- Opening Delimiter -

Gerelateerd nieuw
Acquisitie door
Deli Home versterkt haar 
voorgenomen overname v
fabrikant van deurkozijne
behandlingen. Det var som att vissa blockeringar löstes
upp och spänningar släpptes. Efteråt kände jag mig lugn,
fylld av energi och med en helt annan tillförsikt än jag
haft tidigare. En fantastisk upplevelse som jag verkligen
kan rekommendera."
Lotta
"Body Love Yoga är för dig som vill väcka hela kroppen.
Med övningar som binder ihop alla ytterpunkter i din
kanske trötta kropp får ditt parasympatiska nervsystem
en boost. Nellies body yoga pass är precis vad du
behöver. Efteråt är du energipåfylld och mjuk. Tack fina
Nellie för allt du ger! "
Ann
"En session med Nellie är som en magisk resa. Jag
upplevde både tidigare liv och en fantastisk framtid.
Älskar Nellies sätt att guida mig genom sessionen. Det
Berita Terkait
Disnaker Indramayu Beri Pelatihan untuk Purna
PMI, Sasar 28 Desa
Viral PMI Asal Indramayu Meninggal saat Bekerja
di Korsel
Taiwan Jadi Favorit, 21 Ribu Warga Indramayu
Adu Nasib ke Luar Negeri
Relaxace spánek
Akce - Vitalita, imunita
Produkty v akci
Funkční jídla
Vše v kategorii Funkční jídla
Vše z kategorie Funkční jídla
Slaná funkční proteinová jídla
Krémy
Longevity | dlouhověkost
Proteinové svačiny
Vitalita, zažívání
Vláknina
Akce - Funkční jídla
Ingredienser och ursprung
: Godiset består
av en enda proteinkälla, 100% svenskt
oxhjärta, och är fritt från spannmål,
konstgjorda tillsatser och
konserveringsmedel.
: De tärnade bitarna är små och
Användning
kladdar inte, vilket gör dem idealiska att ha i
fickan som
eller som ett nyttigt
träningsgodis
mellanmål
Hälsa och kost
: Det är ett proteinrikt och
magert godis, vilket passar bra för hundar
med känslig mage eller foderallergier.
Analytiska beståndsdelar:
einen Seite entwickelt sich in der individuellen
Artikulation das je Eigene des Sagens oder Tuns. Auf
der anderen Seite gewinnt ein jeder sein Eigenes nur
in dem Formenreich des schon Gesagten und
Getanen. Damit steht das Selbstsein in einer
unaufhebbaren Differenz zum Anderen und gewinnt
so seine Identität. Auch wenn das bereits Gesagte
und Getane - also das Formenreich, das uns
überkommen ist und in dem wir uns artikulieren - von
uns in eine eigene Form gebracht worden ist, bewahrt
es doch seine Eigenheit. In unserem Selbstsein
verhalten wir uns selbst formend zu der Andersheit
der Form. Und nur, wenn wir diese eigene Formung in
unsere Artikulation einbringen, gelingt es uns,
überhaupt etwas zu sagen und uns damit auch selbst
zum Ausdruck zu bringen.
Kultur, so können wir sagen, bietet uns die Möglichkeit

- Closing Delimiter -

■ **Task details**: Repeat all of the data shown above, exactly as it appears.

■ **Exercise response**:
Gerelateerd nieuw
Acquisitie door
Deli Home versterkt haar 
voorgenomen overname v
fabrikant van deurkozijne
behandlingen. Det var som att vissa blockeringar löstes
upp och spänningar släpptes. Efteråt kände jag mig lugn,
fylld av energi och med en helt annan tillförsikt än jag
haft tidigare. En fantastisk upplevelse som jag verkligen
kan rekommendera."
Lotta
"Body Love Yoga är för dig som vill väcka hela kroppen.
Med övningar som binder ihop alla ytterpunkter i din
kanske trötta kropp får ditt parasympatiska nervsystem
en boost. Nellies body yoga pass är precis vad du
behöver. Efteråt är du energipåfylld och mjuk. Tack fina
Nellie för allt du ger! "
Ann
"En session med Nellie är som en magisk resa. Jag
upplevde både tidigare liv och en fantastisk framtid.
Älskar Nellies sätt att guida mig genom sessionen. Det
Berita Terkait
Disnaker Indramayu Beri Pelatihan untuk Purna
PMI, Sasar 28 Desa
Viral PMI Asal Indramayu Meninggal saat Bekerja
di Korsel
Taiwan Jadi Favorit, 21 Ribu Warga Indramayu
Adu Nasib ke Luar Negeri
Relaxace spánek
Akce - Vitalita, imunita
Produkty v akci
Funkční jídla
Vše v kategorii Funkční jídla
Vše z kategorie Funkční jídla
Slaná funkční proteinová jídla
Krémy
Longevity | dlouhověkost
Proteinové svačiny
Vitalita, zažívání
Vláknina
Akce - Funkční jídla
Ingredienser och ursprung
: Godiset består
av en enda proteinkälla, 100% svenskt
oxhjärta, och är fritt från spannmål,
konstgjorda tillsatser och
konserveringsmedel.
: De tärnade bitarna är små och
Användning
kladdar inte, vilket gör dem idealiska att ha i
fickan som
eller som ett nyttigt
träningsgodis
mellanmål
Hälsa och kost
: Det är ett proteinrikt och
magert godis, vilket passar bra för hundar
med känslig mage eller foderallergier.
Analytiska beståndsdelar:
einen Seite entwickelt sich in der individuellen
Artikulation das je Eigene des Sagens oder Tuns. Auf
der anderen Seite gewinnt ein jeder sein Eigenes nur
in dem Formenreich des schon Gesagten und
Getanen. Damit steht das Selbstsein in einer
unaufhebbaren Differenz zum Anderen und gewinnt
so seine Identität. Auch wenn das bereits Gesagte
und Getane - also das Formenreich, das uns
überkommen ist und in dem wir uns artikulieren - von
uns in eine eigene Form gebracht worden ist, bewahrt
es doch seine Eigenheit. In unserem Selbstsein
verhalten wir uns selbst formend zu der Andersheit
der Form. Und nur, wenn wir diese eigene Formung in
unsere Artikulation einbringen, gelingt es uns,
überhaupt etwas zu sagen und uns damit auch selbst
zum Ausdruck zu bringen.
Kultur, so können wir sagen, bietet uns die Möglichkeit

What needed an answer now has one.